(Extracted entries)
[Start of Attachment]
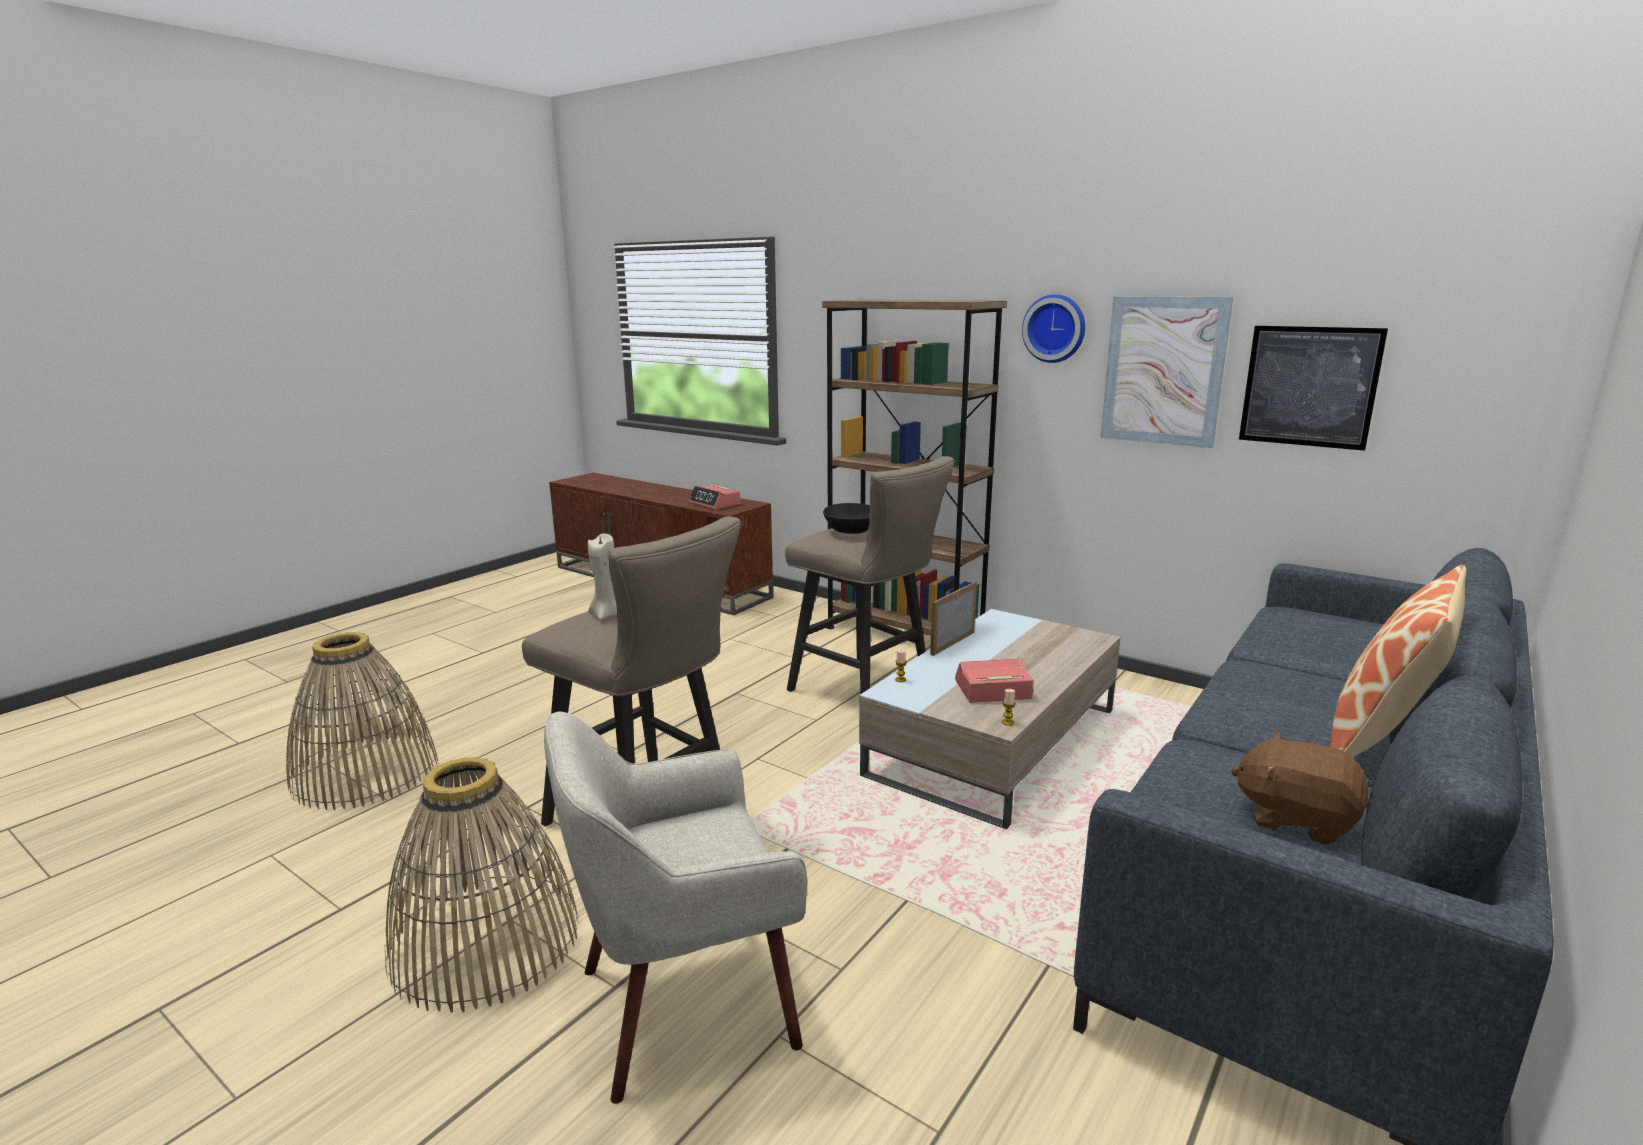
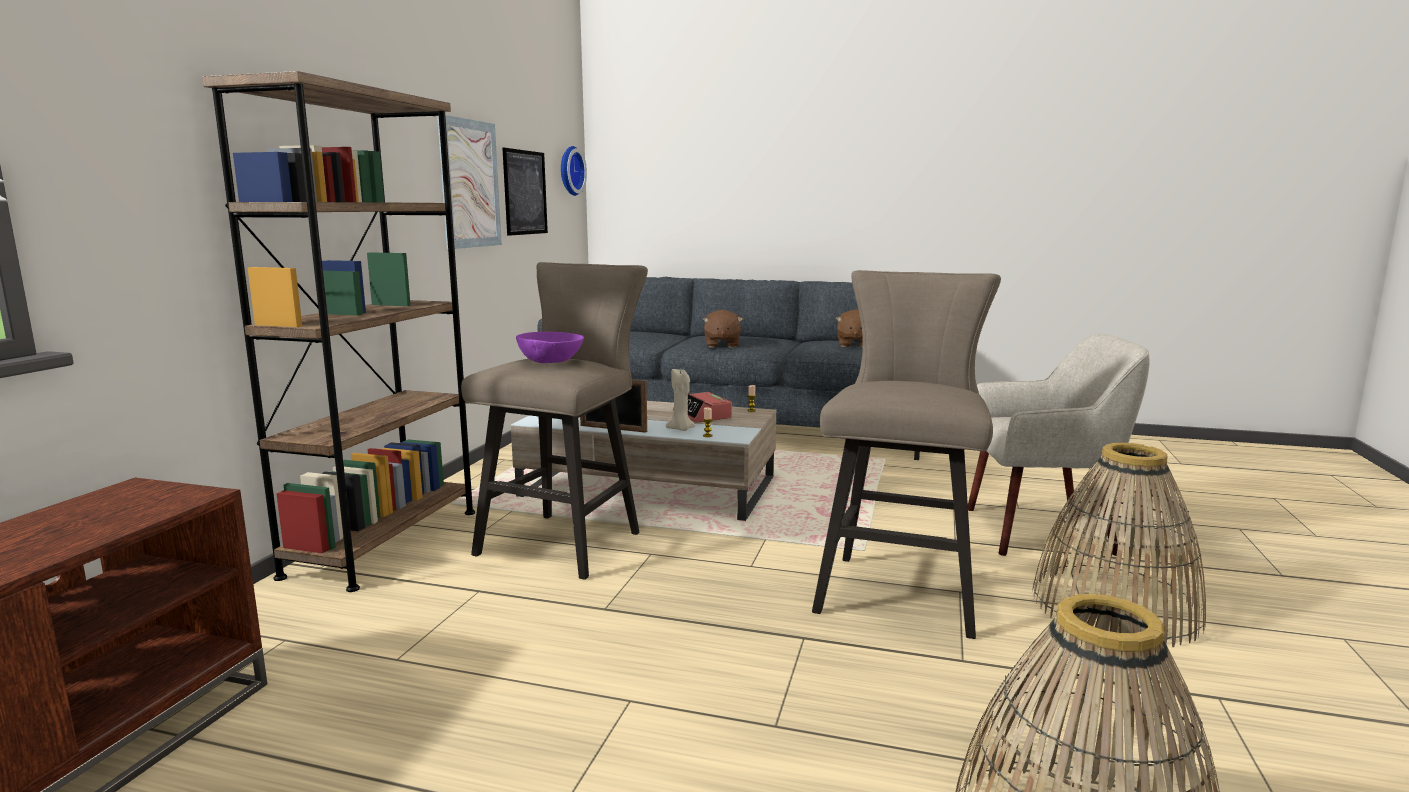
camera: 110 degrees left, 5 degrees down
(605, 615) = (918, 388): beige candle -> beige candle (681, 429)
(683, 1004) = (1041, 531): beige armchair -> beige armchair turned 45 degrees counterclockwise
(715, 504) = (104, 516): alarm clock -> none
(851, 531) = (551, 361): black bowl -> purple bowl
(1055, 328) = (404, 142): wall clock -> wall clock (569, 171)
(1267, 692) = (721, 345): none -> brown plush toy
(1381, 740) = (760, 337): pillow -> none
[End of Attachment]
(Aim of the task) The string "none" marks the lines to copy; report each of them from the data above.

(Task response)
(715, 504) = (104, 516): alarm clock -> none
(1267, 692) = (721, 345): none -> brown plush toy
(1381, 740) = (760, 337): pillow -> none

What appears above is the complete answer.